Don't young people tend to rebel against institutions and identify as spiritual rather than religious?
The Interfaith Youth Core simply aims to highlight to young people how their tradition or family's tradition inspires social action. When I first encountered the Catholic Worker, I was blown away by how these people were inspired to live like Jesus. Many of those people told me, "Eboo, this exists in your tradition also." And it did, but I hadn't been taught this as a kid.
The funny thing is now I talk about Dorothy Day and young Catholics say, "Who?" They're like, "I'm really interested in socially engaged Buddhism," and I'm like, "You should check out the Jesuits."
Do young people know enough about their own traditions to talk about them with people of other faiths?
Some say we need to invest young people with their own tradition before they encounter anybody else. So when a 14-year-old Catholic meets a Jew, it does not impact his world negatively. The theory goes that he would be such a scholar of Catholicism that the conversation that he'd have with that Jew, a scholar of Judaism, would be so much richer. Unfortunately that's a fiction. We need to change our framework.
I'm a new father, praise be to God, and one of my highest callings is to invest in my son the tradition of Islam. But I have to face the facts of the world, which is that from a very young age, my son is going to be in contact with Jews and Christians and Hindus and Buddhists. My son is not just a Muslim, he is a Muslim in a world of these other people.
But what it means to be a Muslim is to be in relationship with the world, not just to be in relationship with a doctrine that was handed down 1,400 years ago. I guess what I'm articulating is a theo-logy of religious life in the real world.
Is there an age that's too young to be involved in interfaith work?
It depends on what you call interfaith work. My son is 11 months old. My wife and I have Christian and Jewish friends with children. Should we say they can't bring their children over?
So interfaith work is in everyday interactions?
The Catholic Church has been a leader on this-you call it the dialogue of life. Being religious doesn't just happen at Mass; it happens in everyday life.
I think a huge possibility for religious communities right now is passing on the tradition in a way that recognizes that their religious identities are immersed in interaction with people from other religious backgrounds.
Are parents scared of their kids participating in interfaith activities?
Early in the development of the Interfaith Youth Core, one of the senior officials at the Chicago archdiocese said to me, "Look, I think your dialogue is great, but I'll be honest with you: I think Catholicism has the banquet, and I want my Catholic kids to eat more fully from the Catholic banquet."
He thought that I was going to be offended by that. My response was, "I think Islam has the banquet, and I want my Muslim kids to eat more fully from the Muslim banquet. But neither my kids nor your kids live in the banquet hall. You're going to have to figure out a way to put it in their backpacks as they journey into the world."
Another thing we hear a lot, especially from Catholic parents, is "My kid is going to church again. I don't know what the heck your organization did for him, but now he cares about religion again."

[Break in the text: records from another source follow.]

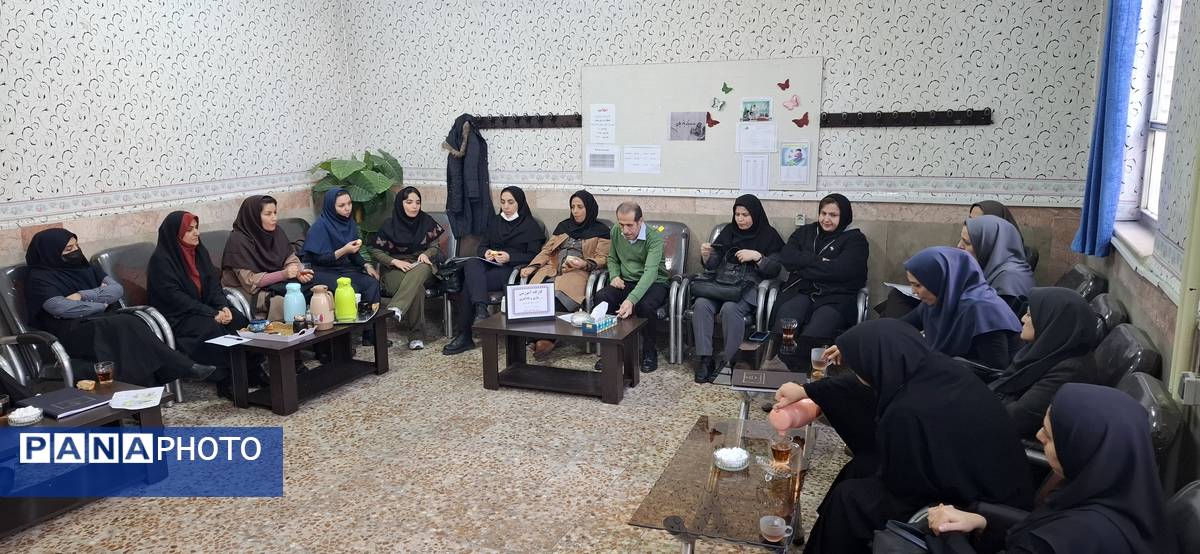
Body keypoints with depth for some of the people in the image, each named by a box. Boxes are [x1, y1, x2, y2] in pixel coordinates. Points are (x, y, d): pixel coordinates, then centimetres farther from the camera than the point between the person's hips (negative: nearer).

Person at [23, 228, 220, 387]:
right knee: (126, 327, -31)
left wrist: (83, 296, -7)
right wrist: (102, 304, -5)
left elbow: (117, 289, 6)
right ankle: (185, 368, -34)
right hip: (72, 333, -5)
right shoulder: (39, 278, 3)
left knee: (132, 325, -30)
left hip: (103, 322, 5)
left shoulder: (86, 268, 20)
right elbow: (61, 308, -14)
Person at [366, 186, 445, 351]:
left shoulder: (426, 221, 4)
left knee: (419, 271, -39)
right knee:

I have a very simple answer: Our organization made him proud to be Catholic outside of Catholic spaces. Here's a space where you can share what it means for you to be religious and how it contributes positively to your life.
Do you mean that interfaith dialogue can strengthen an individual's faith?

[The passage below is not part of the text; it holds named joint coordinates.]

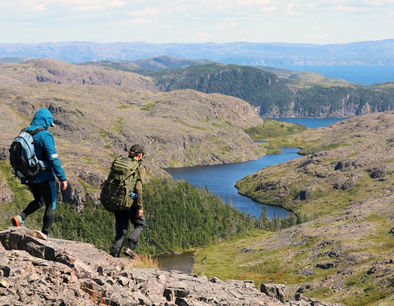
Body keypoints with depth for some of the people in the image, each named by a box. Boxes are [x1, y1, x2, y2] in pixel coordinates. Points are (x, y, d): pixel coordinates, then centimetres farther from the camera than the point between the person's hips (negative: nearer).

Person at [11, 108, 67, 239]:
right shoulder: (45, 135, -16)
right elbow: (53, 158, -21)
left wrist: (23, 176, 23)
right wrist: (62, 178, -17)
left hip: (28, 178, 7)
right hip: (44, 177, -7)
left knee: (39, 201, 26)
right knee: (50, 206, 7)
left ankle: (20, 217, 4)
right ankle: (45, 234, 6)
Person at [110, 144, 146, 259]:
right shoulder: (140, 168, -7)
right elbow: (138, 188, -16)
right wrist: (140, 207, -13)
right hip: (130, 202, -5)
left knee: (121, 229, 13)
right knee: (140, 224, 15)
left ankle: (114, 253, 3)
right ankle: (130, 247, -1)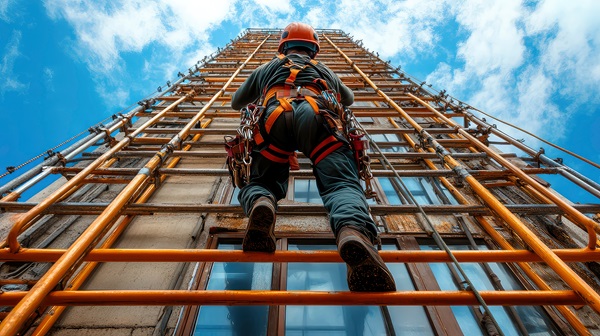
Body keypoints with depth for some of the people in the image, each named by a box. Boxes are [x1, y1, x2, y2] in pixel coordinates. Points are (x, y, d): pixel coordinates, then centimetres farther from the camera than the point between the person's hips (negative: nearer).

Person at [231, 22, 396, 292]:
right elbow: (349, 99, 59)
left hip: (275, 118, 1)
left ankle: (261, 204, -24)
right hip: (317, 116, 0)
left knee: (261, 182, 13)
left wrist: (255, 104, 72)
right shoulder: (324, 70, 41)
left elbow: (236, 103, 52)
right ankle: (354, 233, -47)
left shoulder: (267, 68, 40)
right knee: (342, 184, -13)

Exactly. In fact, I'll go so far as to say I think it is an increasingly necessary component in the faith formation of a young person.
In other words, without proactive interfaith engagement programs sponsored by religious communities, kids have no idea how their religion interacts with other people. Therefore they just forget about their religion when they engage other people. We want them to remember how their religion engages positively with other people.